TESTO FORNITO
L’Italia fa due su due. Dopo il successo sulla Francia, le azzurre di Julio Velasco superano 3-1 (18-25, 25-14, 25-22, 25-20) l’Ucraina allo Sport and Entertainment Hall e centrano la seconda vittoria al Memorial Agata Mróz-Olszewska. Una gara intensa, nella quale l’Italia ha saputo trovare continuità e risposte importanti anche nei momenti meno semplici, proseguendo così il proprio cammino di avvicinamento ai Campionati Europei.

La gara è stata segnata, in apertura di secondo set, dall’uscita anzitempo dal rettangolo di gioco di Loveth Omoruyi: la schiacciatrice azzurra si è infortunata in un’azione sottorete, ricadendo male a terra. La giocatrice è stata quindi accompagnata fuori dal campo in barella e sottoposta ai primi accertamenti.

(Riquadri di delimitazione con punti chiave)
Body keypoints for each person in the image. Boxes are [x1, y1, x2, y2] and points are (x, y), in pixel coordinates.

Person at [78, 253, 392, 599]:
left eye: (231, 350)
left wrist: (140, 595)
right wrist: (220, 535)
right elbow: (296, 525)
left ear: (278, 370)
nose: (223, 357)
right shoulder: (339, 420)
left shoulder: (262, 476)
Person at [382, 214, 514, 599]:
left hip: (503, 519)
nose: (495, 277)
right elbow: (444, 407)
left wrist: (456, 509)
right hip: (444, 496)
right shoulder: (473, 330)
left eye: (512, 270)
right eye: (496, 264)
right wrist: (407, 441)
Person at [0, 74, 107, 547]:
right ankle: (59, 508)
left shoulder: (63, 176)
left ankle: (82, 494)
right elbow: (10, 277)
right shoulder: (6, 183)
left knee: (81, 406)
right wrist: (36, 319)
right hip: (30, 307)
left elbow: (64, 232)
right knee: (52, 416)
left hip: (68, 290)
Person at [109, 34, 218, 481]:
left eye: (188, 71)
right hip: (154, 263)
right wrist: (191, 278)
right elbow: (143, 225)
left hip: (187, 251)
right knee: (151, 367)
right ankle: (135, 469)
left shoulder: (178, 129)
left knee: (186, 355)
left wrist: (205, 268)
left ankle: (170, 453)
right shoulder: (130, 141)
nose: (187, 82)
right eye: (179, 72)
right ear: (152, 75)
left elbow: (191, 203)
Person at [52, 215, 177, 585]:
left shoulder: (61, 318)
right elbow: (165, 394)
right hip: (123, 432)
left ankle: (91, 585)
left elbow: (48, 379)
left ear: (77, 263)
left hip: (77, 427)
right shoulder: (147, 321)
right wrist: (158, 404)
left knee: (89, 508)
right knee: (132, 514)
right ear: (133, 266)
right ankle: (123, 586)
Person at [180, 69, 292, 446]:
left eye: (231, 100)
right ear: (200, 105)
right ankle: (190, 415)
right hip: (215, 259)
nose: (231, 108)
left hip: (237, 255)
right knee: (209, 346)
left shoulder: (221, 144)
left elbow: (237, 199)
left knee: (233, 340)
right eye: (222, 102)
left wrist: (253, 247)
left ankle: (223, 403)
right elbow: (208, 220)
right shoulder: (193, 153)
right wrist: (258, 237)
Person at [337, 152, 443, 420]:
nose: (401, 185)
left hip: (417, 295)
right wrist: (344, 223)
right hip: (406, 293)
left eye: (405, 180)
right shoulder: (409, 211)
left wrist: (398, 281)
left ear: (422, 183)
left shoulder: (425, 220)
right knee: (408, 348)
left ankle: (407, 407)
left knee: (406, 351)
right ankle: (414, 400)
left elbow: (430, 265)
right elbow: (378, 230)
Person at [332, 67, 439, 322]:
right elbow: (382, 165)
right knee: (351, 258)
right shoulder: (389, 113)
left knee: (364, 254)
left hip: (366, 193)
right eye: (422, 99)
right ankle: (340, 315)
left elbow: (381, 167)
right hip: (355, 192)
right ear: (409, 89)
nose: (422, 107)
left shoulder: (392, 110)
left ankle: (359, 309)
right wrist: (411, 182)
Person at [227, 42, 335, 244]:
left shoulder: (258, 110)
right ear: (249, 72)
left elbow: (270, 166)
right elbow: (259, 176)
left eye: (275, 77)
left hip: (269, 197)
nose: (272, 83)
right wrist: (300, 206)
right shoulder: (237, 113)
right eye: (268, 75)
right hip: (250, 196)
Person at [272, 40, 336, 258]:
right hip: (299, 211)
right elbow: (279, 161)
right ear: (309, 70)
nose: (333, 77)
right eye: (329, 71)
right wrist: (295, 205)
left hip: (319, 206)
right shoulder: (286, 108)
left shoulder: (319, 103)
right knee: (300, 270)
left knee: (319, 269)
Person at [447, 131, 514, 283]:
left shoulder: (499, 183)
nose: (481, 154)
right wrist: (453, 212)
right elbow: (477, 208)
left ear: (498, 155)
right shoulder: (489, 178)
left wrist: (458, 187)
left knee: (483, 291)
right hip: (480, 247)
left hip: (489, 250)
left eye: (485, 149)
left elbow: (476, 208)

COMPITO DA SVOLGERE
Ripeti fedelmente il brano del testo sulla partita Italia-Ucraina, partendo dalle parole che contengono "L’Italia fa due" e fermandoti dopo "ai Campionati Europei.".

RISPOSTA
L’Italia fa due su due. Dopo il successo sulla Francia, le azzurre di Julio Velasco superano 3-1 (18-25, 25-14, 25-22, 25-20) l’Ucraina allo Sport and Entertainment Hall e centrano la seconda vittoria al Memorial Agata Mróz-Olszewska. Una gara intensa, nella quale l’Italia ha saputo trovare continuità e risposte importanti anche nei momenti meno semplici, proseguendo così il proprio cammino di avvicinamento ai Campionati Europei.